Volta世代のGV100コア製品を発表

 Volta世代最初の製品がTesla向け、というのは予定通りであり、今年5月のGTCでTesla V100としてGV100コア製品が発表された

 とりあえずTesla V100は連載373回で解説したように、Power9と組み合わせる形でオークリッジ国立研究所のSummitとローレンス・リバモア国立研究所のSierraに納入が予定されている。まずはこれ向けの量産が最優先となる。

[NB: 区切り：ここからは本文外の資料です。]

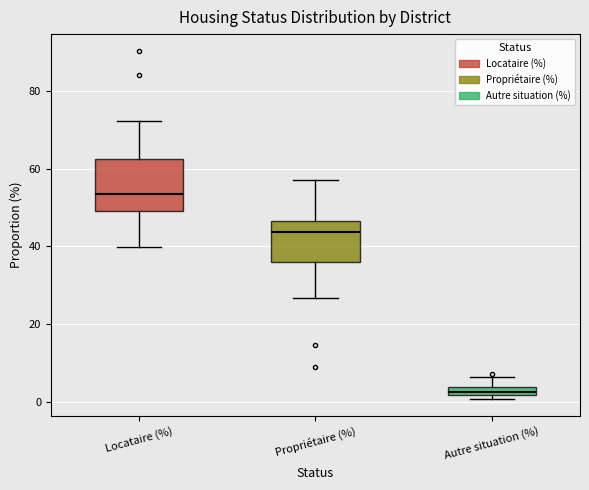

Where does the lower whisker of the box for Locataire (%) end on the y-axis? The values are not printed on the chart, so give them approximately, as read against the axis.

40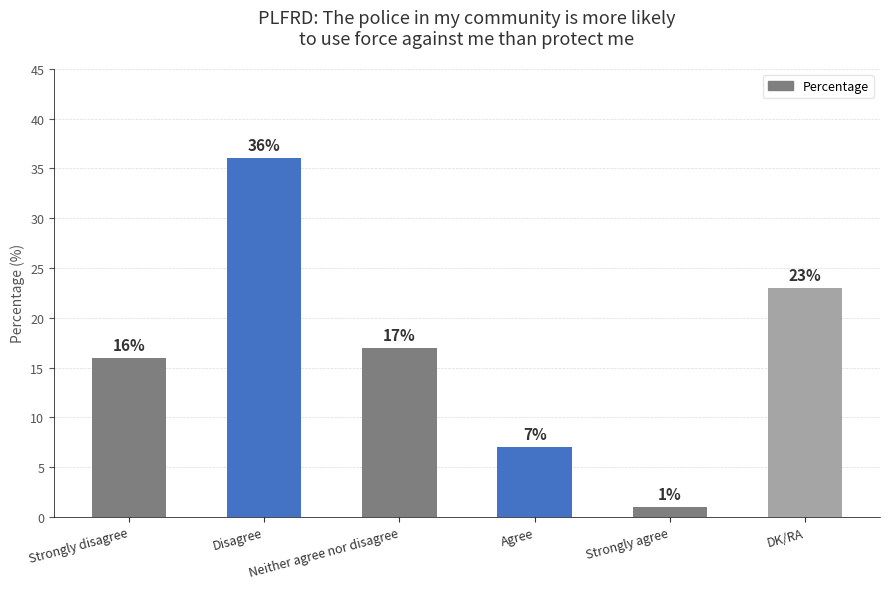

What is the value of the 1st bar from the left?

16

 Summitの場合では、トータル4600ほどのノード1つあたり2つのPower 9と6つのVoltaが搭載されるので、まずは2万8000枚弱のVoltaカードをNVIDIAは量産せねばならない。Sierra向けも合わせると4万枚弱といったあたりで、これが一段落するまで少なくともGV100コアに関しては派生型などを考えるのは難しいだろう。

Tesla V100の12nm FFNプロセスは
16FF+に6トラックのスタンダードセルを適用

 このGV100でもう1つ問題になるのはプロセスである。GTCの基調講演では“TSMC 12nm FFN”とあったが、実はこれはNVIDIA専用のカスタムプロセスである。まずこの話を改めてしておこう。

NVLink版のTesla V100。新しいVoltaアーキテクチャーのGPUで、ディープラーニング用のTensor Coreを搭載する

 TSMCは16nm世代で大きく3種類のプロセスを用意した。16FF、16FF+、16FFCである。最初のものが16FFでFinFETの第1世代である。ただこれは量産前の試行とでもいうべきもので、量産製品のほとんどは16FF+という16FFの改良版を利用している。NVIDIAのPascal世代が全部これである。

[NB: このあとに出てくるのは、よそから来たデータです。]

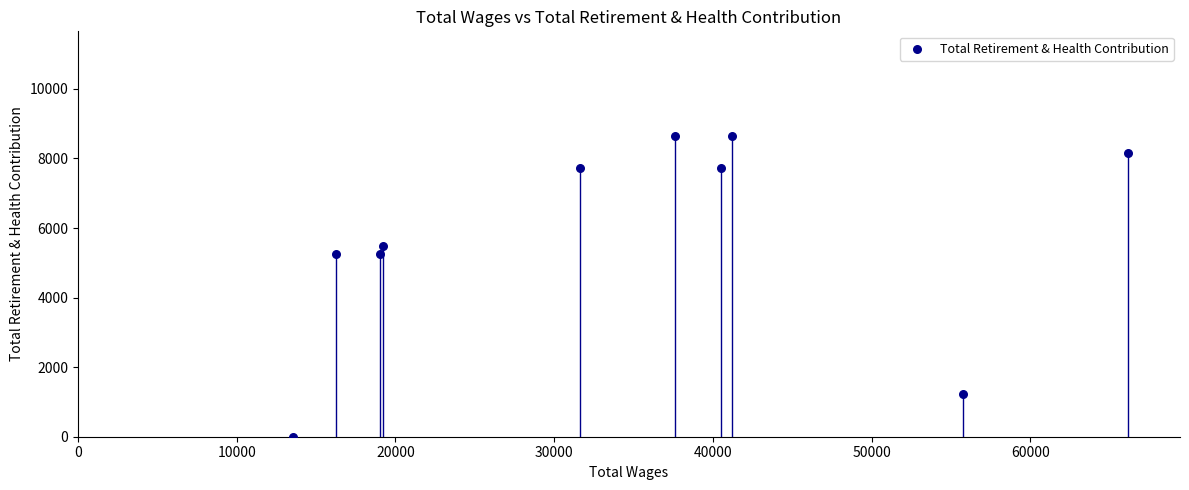

What is the range of X values (max minus min)?

52594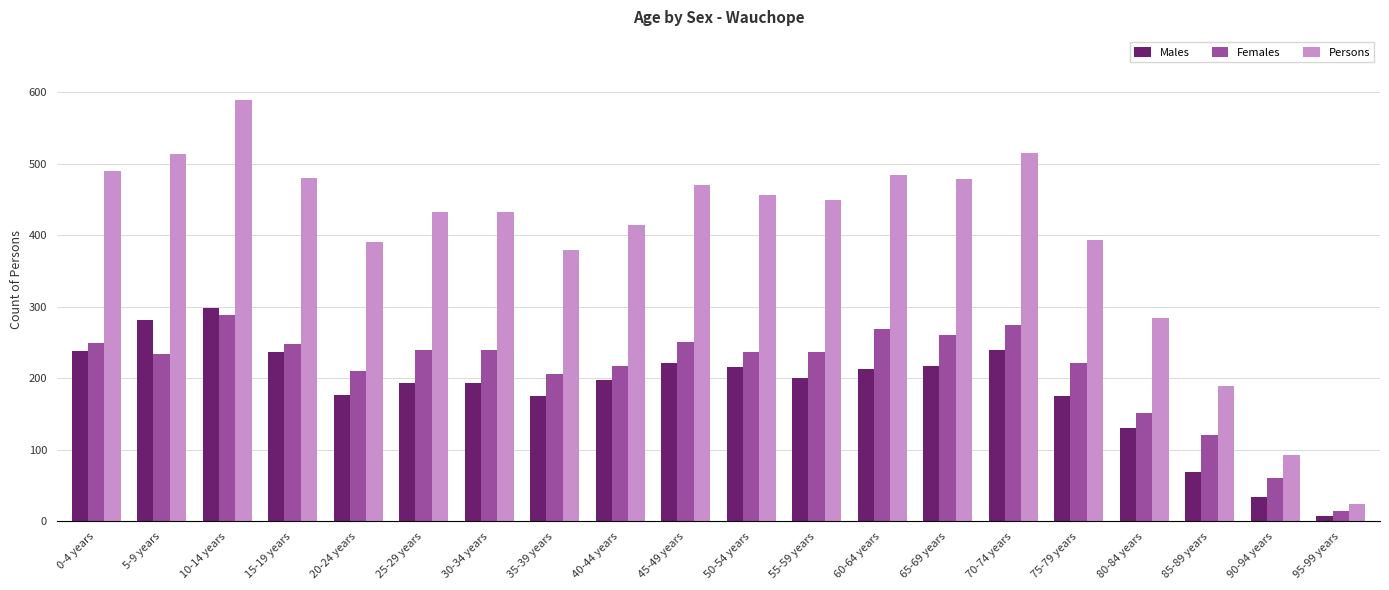

At how many categories does at least one series exceed 103?

18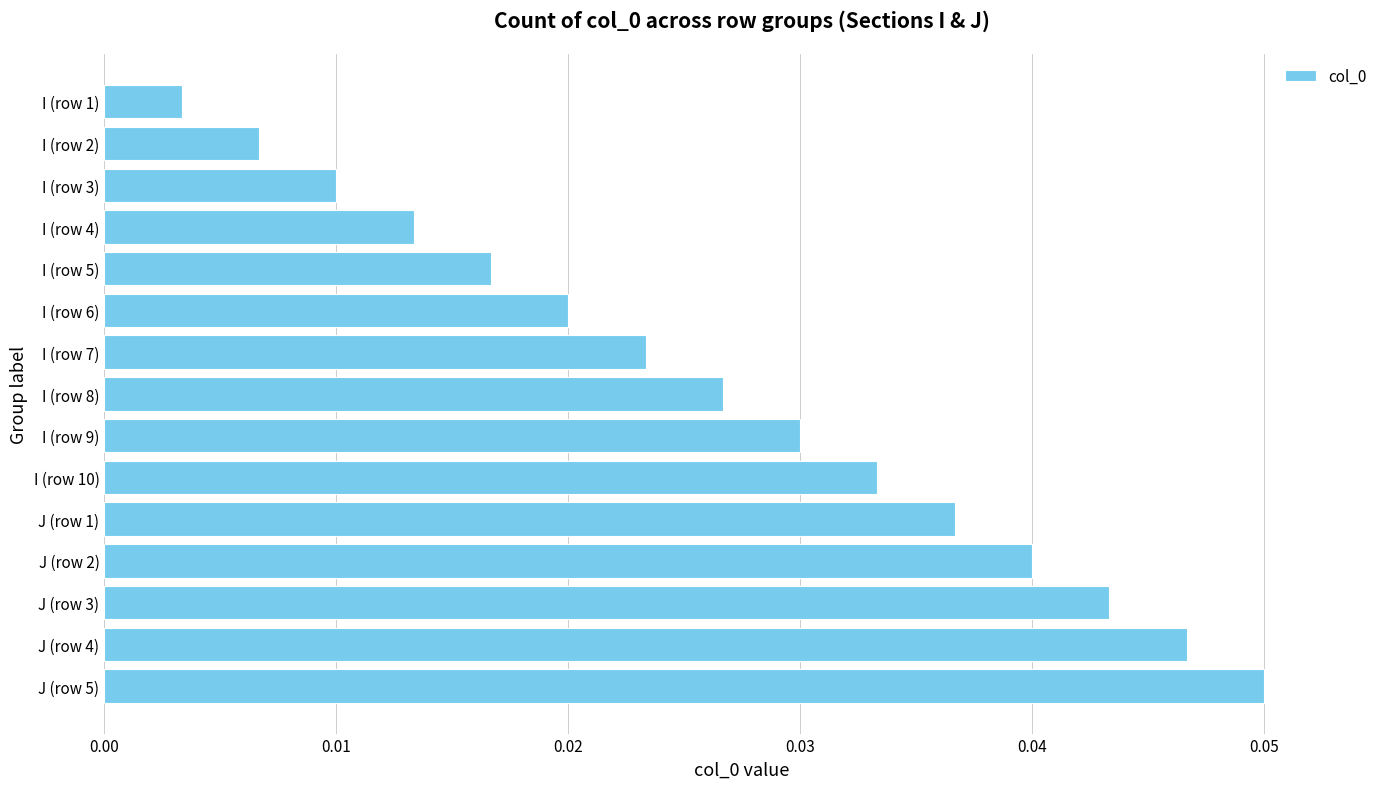

How many bars are there in total?

15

 この16FF+のコストを下げたコンパクト版が16FFCとなる。なぜか最新のTSMCの16nmのページでは説明が省かれているのだが、Googleのキャッシュに残された以前の説明によれば“TSMC also introduced a more cost-effective 16nm FinFET Compact Technology (16FFC). This process maximizes die cost scaling by simultaneously incorporating optical shrink and process simplification”と説明がなされている。

 プロセス構成をやや簡単化するとともに、Optical Shrinkをかけて若干エリアサイズを小型化した、低コスト版の16nm FinFETプロセスである。

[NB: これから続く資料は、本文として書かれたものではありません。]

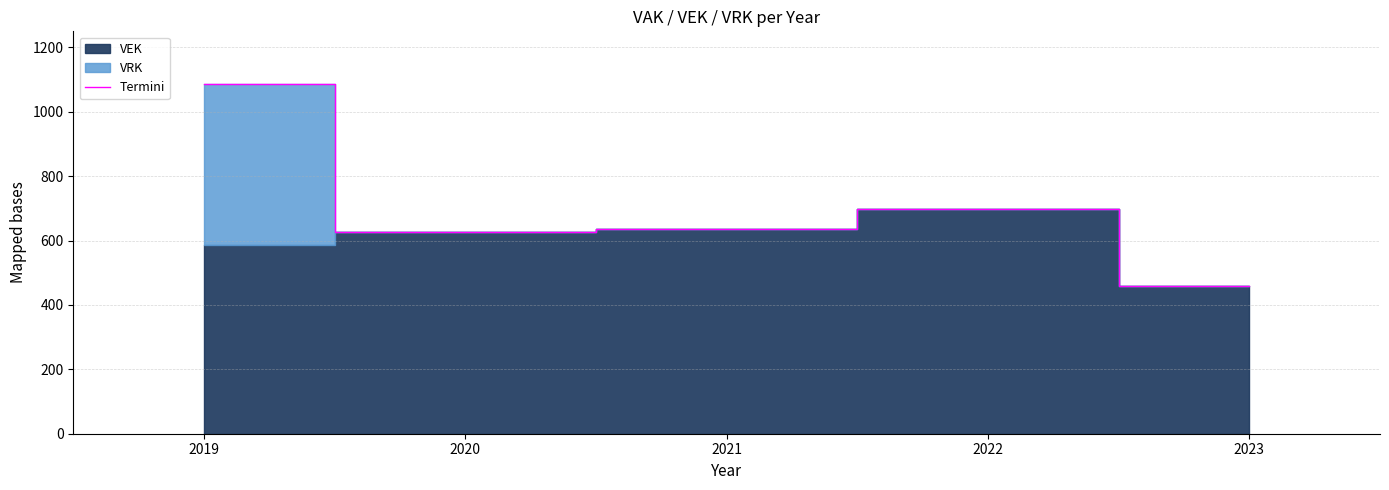

List the labels in order of value, largest first.

2019, 2022, 2021, 2020, 2023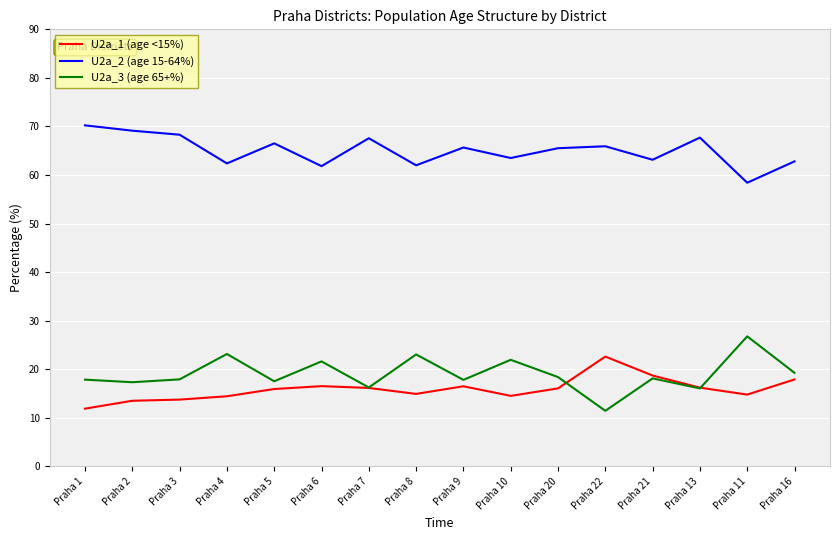

True or false: U2a_1 (age <15%) and U2a_2 (age 15-64%) cross at least once.

False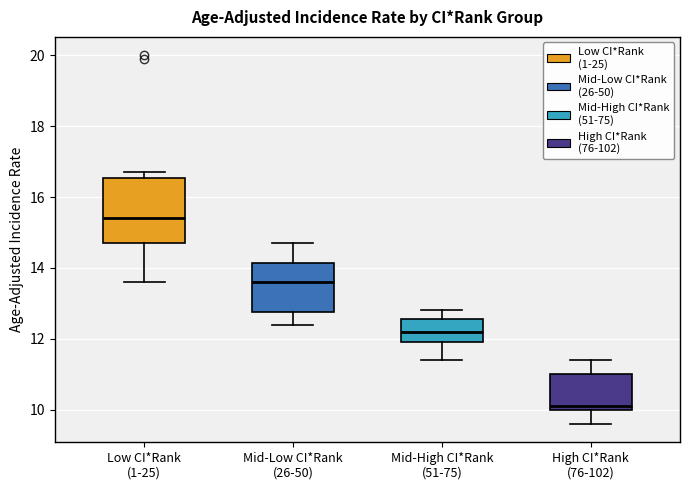

Which box is the tallest, from its lower edge to its upper edge?

Low CI*Rank (1-25)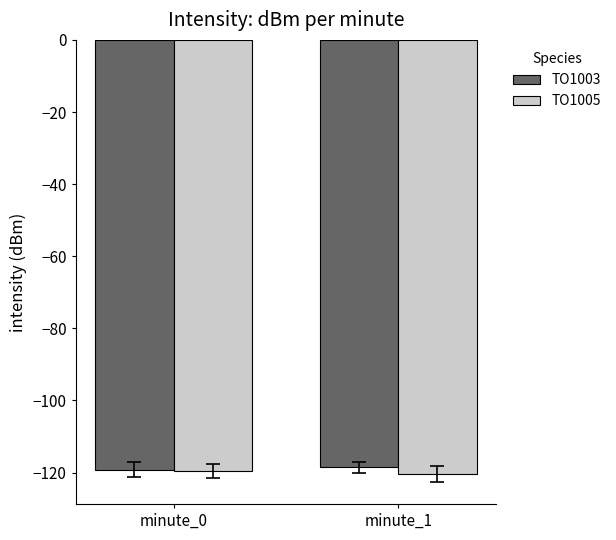

How many bars are there in total?

4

 さてこれに続き、今年3月にTSMCがアナウンスしたのが12FFCである。これは、プロセスの物理的なパラメーターそのものは16FFCそのままである。もともと16FF+→16FFCの際にOptical Shrinkを実施しているが、これはたかだか数%という比率でしかないらしい。

 つまりトランジスタのサイズそのものは、ほとんど16FF+と違いがない。例えば縦横1%縮小しても面積比では2%の縮小、寸法を5%縮められれば面積で1割削減になるため効果的ではあるのだが、一方でFinFETの世代では寸法をいじると急激に物理特性が変わってしまうので、いじるといっても影響のない範囲にとどめる場合、そんなに大きく変更はできないことになる。

 しかも16FF+→16FFNで一度Optical Shrinkを行なっているので、さらなる縮小はかなり厳しい。実際には少しだけ余分にShrinkの度合いが増えているらしいが、ほとんど違わないそうだ。

 ところが12FFCでは、16FFCと比較して9~12%の面積削減と15%の消費電力削減が可能、というのがTSMCの説明である。これは、スタンダードセルを6トラックにしたことで実現した。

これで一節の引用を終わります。